DUBLIN (Reuters) - Former Football Association of Ireland (FAI) boss John Delaney offered on Monday to leave the governing body completely, the FAI said, amid criticism from fans, players and politicians over the association’s corporate governance practices.
Delaney, who was moved to a newly-created role of executive vice-president just 24 days ago after it was first reported he provided the FAI with a 100,000 euro ($113,010) loan in 2017, faced criticism, including from Ireland’s prime minister, for refusing to answer questions about the funds in front of a parliamentary committee.
The short-term loan, which the FAI said it needed to relieve cash-flow issues in 2017 and avoid breaking its 1.5 million euro overdraft limit, has been a major news story in Ireland and led to investigations into the association’s finances and corporate governance, as well as calls for sweeping board changes.
The FAI’s state funding was suspended last week as the failure to disclose the deterioration in its finance at the time contravened grant approval rules.
“John Delaney has offered to voluntarily step aside from carrying out his role as Executive Vice-President with immediate effect pending the completion of an independent investigation by the association into issues of concern to the board,” the FAI said in a statement.
Two other long-standing members of the 11-person board — Honorary Secretary Michael Cody and Honorary Treasurer Eddie Murray - also voluntarily resigned on Monday.
Delaney did not answer questions from reporters as he left a meeting with the board on Monday.
Irish Prime Minister Leo Varadkar said on Friday that he did not think anyone would be satisfied by Delaney’s appearance at the committee, where, aside from reading an opening statement, he remained silent through most of the five-hour hearing.
Delaney told the committee he offered the loan as the FAI potentially only had a few hours to resolve its cash-flow issues and that he recalled asking the association’s then finance director if any disclosure obligations arose from it.

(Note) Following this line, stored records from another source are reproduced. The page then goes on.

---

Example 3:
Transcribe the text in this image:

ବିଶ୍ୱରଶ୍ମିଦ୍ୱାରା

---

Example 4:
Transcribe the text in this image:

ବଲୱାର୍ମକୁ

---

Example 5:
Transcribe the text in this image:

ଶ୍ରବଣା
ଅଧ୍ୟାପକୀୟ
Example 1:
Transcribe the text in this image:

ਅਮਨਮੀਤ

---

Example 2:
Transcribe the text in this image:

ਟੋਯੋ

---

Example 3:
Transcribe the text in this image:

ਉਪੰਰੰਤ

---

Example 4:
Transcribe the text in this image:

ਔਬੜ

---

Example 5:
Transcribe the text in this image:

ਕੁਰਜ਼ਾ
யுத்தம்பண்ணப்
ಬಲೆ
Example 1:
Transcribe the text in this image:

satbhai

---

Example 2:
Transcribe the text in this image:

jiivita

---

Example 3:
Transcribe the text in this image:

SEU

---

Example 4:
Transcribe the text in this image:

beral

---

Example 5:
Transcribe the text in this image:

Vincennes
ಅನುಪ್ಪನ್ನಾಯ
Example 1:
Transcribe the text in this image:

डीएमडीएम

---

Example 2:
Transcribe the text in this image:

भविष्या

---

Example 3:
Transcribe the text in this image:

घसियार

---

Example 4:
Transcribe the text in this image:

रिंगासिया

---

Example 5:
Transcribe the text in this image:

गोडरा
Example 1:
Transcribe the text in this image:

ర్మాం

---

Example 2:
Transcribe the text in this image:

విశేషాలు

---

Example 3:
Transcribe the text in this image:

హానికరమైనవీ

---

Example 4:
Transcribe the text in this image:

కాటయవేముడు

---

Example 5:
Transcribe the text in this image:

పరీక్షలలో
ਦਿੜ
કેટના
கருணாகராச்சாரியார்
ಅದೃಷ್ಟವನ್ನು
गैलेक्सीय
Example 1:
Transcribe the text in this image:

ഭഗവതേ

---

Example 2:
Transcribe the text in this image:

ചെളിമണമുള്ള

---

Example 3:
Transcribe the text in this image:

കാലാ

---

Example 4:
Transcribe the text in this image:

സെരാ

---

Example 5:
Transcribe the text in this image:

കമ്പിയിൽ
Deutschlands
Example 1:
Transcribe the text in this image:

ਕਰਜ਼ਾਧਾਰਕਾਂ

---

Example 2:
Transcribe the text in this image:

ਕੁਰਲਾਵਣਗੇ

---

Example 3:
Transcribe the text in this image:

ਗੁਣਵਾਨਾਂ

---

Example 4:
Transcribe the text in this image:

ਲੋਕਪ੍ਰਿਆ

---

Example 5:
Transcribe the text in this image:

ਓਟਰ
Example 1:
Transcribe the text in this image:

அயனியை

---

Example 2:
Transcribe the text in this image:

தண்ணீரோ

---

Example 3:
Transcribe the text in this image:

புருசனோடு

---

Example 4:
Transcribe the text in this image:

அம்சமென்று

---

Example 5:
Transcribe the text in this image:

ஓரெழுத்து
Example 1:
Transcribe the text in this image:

Following the meeting, two of the FAI’s main sponsors, sportswear manufacturer New Balance and mobile phone operator Three, called on the FAI to quickly implement recommendations from reports it has commissioned into its corporate governance.
Groups representing supporters and players also demanded that Delaney, who is a member of European soccer body UEFA’s executive committee, leave the association he took charge of in 2004.
Lawmakers were told last week that only three members of the FAI’s board were made aware of the loan in April 2017 and FAI chairman Donal Conway said the association would handle cash flow issues differently if they occurred again.
The Sunday Times newspaper, which first reported details of the loan, reported on Sunday that Delaney spent almost 40,000 euros on his work credit card in the space of six months shortly before he had to personally bail out the association.
Citing credit card statements, the newspaper said the charges included duty-free purchases, meals in Delaney’s local pub and cash withdrawals of more than 6,000 euros.
The FAI did not respond to questions from Reuters over whether the alleged use of the credit card contravened its rules and Delaney’s solicitor did not respond when asked to comment on the report.